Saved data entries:
################
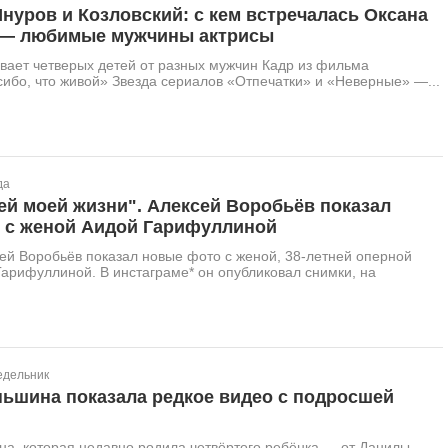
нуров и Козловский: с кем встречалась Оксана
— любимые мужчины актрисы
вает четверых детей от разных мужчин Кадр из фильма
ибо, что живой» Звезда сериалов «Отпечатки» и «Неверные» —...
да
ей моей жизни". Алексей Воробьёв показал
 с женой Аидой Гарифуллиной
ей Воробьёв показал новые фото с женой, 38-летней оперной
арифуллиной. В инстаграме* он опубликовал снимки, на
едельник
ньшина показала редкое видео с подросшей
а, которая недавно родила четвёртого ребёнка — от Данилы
################
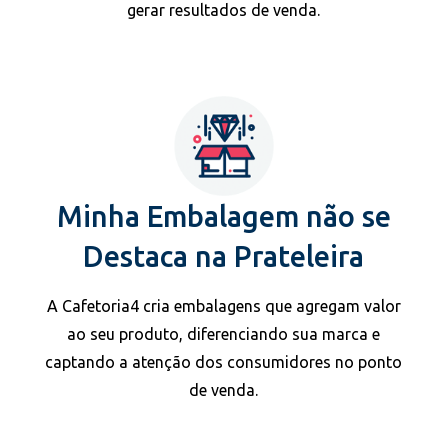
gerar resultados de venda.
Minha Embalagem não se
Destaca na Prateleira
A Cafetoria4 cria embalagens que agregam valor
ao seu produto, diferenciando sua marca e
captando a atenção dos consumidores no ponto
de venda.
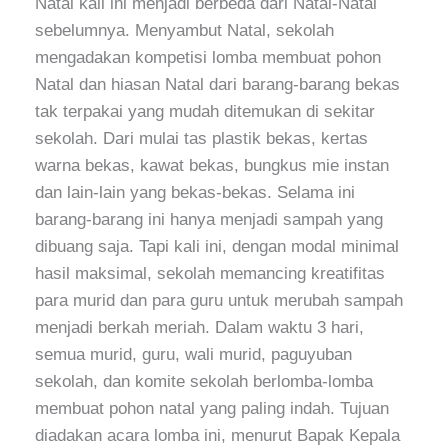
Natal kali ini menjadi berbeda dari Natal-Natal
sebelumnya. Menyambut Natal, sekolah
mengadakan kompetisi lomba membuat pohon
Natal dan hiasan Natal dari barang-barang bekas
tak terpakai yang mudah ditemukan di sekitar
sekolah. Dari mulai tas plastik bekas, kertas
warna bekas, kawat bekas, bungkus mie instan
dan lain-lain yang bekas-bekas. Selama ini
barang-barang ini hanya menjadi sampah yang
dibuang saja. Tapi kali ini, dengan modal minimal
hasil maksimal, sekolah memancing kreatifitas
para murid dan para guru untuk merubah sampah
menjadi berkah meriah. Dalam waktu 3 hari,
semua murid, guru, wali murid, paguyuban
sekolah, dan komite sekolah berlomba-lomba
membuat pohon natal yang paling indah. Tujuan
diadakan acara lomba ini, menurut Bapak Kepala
################
=== EXERCISE REQUIREMENTS ===
Can you revise the lines from the one with "Natal kali ini" up to and including the one with "diadakan acara lomba", changing "sampah" to "limbah" and keeping everything else the same, and return only those lines?

=== OUTPUT ===
Natal kali ini menjadi berbeda dari Natal-Natal
sebelumnya. Menyambut Natal, sekolah
mengadakan kompetisi lomba membuat pohon
Natal dan hiasan Natal dari barang-barang bekas
tak terpakai yang mudah ditemukan di sekitar
sekolah. Dari mulai tas plastik bekas, kertas
warna bekas, kawat bekas, bungkus mie instan
dan lain-lain yang bekas-bekas. Selama ini
barang-barang ini hanya menjadi limbah yang
dibuang saja. Tapi kali ini, dengan modal minimal
hasil maksimal, sekolah memancing kreatifitas
para murid dan para guru untuk merubah limbah
menjadi berkah meriah. Dalam waktu 3 hari,
semua murid, guru, wali murid, paguyuban
sekolah, dan komite sekolah berlomba-lomba
membuat pohon natal yang paling indah. Tujuan
diadakan acara lomba ini, menurut Bapak Kepala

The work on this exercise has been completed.